While the dealmakers are widening their nets, pitching firms outside of real estate and outside New York, there are some prizes that everyone wants. “Everyone’s competing for the big players,” said one Israeli investment bank executive, name-dropping several notable New York developers. Silverstein, the executive said, met with every investment bank before finally choosing Leader.

Turf wars

Rafi Lipa and Gal Amit, who teamed up in 2008 to create Victory Consulting, were among the first companies that focused on getting U.S. firms to issue debt on the Israeli market. By 2017, they had brought 12 U.S. companies through the process, raising several billion shekel, and convincing the likes of Sutton, Lightstone and Brookland to seek bonds.

That book of business gave them heft in Israel’s underwriting sector.

Lipa and Amit did the consulting for their clients, while partner Poalim IBI did the underwriting and distribution.
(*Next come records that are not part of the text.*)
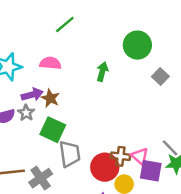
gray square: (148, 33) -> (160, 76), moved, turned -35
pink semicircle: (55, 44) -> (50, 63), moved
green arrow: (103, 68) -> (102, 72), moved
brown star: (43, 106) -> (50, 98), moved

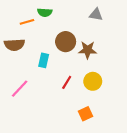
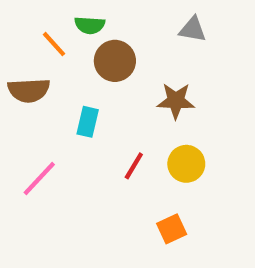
orange line: (27, 22) -> (54, 44), turned 64
brown circle: (66, 42) -> (115, 61), moved

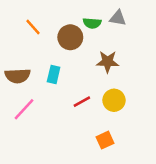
green semicircle: (90, 25) -> (92, 23), moved
brown semicircle: (29, 90) -> (18, 76), moved
red line: (134, 166) -> (82, 102), turned 30

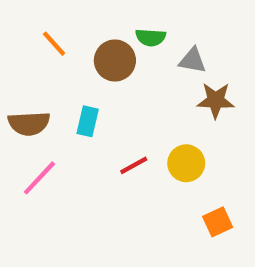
gray triangle: (118, 18) -> (193, 60), moved
brown star: (108, 62) -> (216, 100), moved
orange square: (105, 140) -> (218, 222), moved

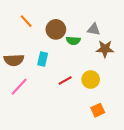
green semicircle: (151, 37) -> (73, 41), moved
orange square: (218, 222) -> (98, 110), moved

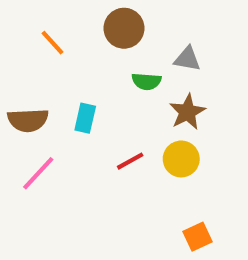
brown circle: (56, 29) -> (124, 28), moved
brown star: (105, 49) -> (187, 112), moved, turned -30
orange square: (98, 110) -> (198, 237), moved

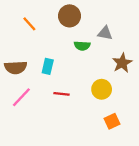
brown star: (187, 112) -> (122, 63), moved
red line: (130, 161) -> (61, 94), moved, turned 35
orange square: (198, 237) -> (112, 121), moved

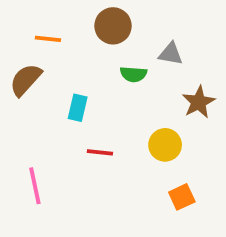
orange line: (29, 24) -> (48, 39), turned -42
brown semicircle: (16, 67) -> (26, 80), moved, turned 135
pink line: (21, 97) -> (35, 186), moved, turned -55

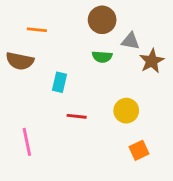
brown circle: (113, 26) -> (102, 20), moved
brown semicircle: (26, 80) -> (20, 61), turned -120
brown star: (199, 102) -> (152, 61), moved

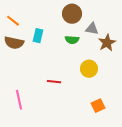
orange line: (37, 30) -> (13, 21), moved, turned 32
cyan rectangle: (60, 82) -> (38, 36), moved
yellow circle: (126, 111) -> (89, 69), moved

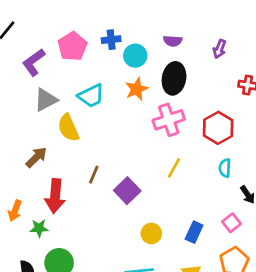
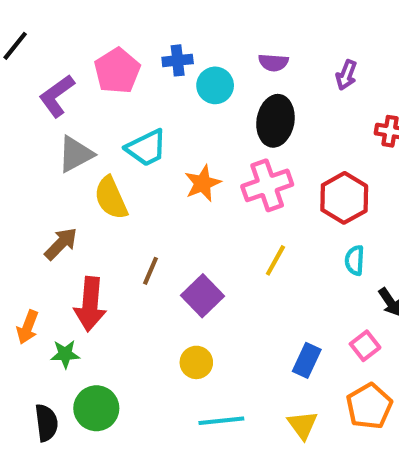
orange star: (137, 89) -> (203, 183), moved
yellow circle: (151, 233) -> (196, 362), moved

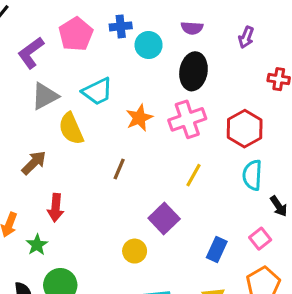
cyan semicircle: (355, 260) -> (252, 175), size x1.4
brown line: (151, 271) -> (119, 169), moved
purple square: (203, 296) -> (164, 219), moved
red arrow: (90, 304) -> (56, 208), size x0.7
green star: (65, 354) -> (37, 245), turned -30

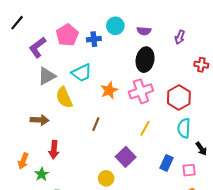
blue cross: (121, 26) -> (94, 39), moved
cyan circle: (149, 45) -> (115, 26), moved
brown arrow: (34, 163) -> (40, 120), turned 48
pink square: (260, 239) -> (189, 170), turned 32
blue rectangle: (217, 249) -> (167, 163), moved

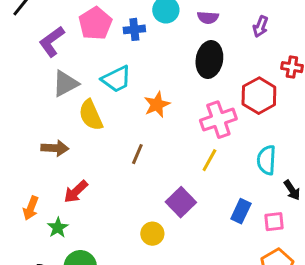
pink cross: (141, 91) -> (218, 120), moved
red hexagon: (179, 97) -> (259, 96), moved
red arrow: (54, 150) -> (76, 192), turned 42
But in August, Victory split to form its own underwriting firm, and poached Poalim IBI’s CEO to run it — a move that revealed just how much Poalim IBI relied on their business.

Within days, Poalim IBI’s shares fell by 40 percent after it became clear that over 60 percent of the company’s revenue in 2017 had come from Victory’s clients, and 48 percent the year before. (By this point, most of the bond issuances were from the same clients who’d already undertaken the costly and tedious work of going public.)

When Poalim IBI’s CEO Erez Goldschmidt left to join Lipa and Amit, he brought his team to start the new venture, called Orion. It left a big void at Poalim IBI, which set off a chain reaction in the nation’s finance sector. Poalim IBI responded by poaching Ofer Greenbaum and Shai Nevo, the top executives from rival firm Leumi Partners, a division of Leumi Bank.

Clients have been shifting alliances too, sometimes as a result of the executive shakeup. Moinian, who worked with Eisenberg and the Leumi team, moved with them to Poalim IBI, while David Marx’s Marx Development Group switched from Victory to Discount.

“You can say that it’s the American business that caused the commotion in Israel’s underwriting sector,” said Adato.

What’s next?

Ronen Geles, a former executive at real estate firm Gazit Globe, was hired by Discount in 2016 to beef up the firm’s international activity. In his estimation, it’s not a zero-sum game, and the sector has room to grow.

“Everyone’s left New York,” he said. “Now, they’re looking all over the States. There’s space enough for everyone.”

But according to some, the search for more business could lead to looser underwriting standards, even as the market gets more sophisticated. Of the first 20 companies to come to the market in Tel Aviv, only two were rated below an A-. Of the 10 new companies that came to market in 2017, six were rated in the triple Bs.

If you ask InFin’s Levi, this is only the beginning. Since the process of taking a company to market takes roughly six to nine months, observers won’t see the full extent of the competition — or of the fallout — until those deals start to close. “When so many mushrooms pop up after the rain, there are bound to be failures,” Levi said.

“Every time someone else did a deal, he would go into mourning,” Victory’s Lipa said of his partner Amit.

So Lipa shared what his mother said: “If you have competitors, it seems you’re doing something right.”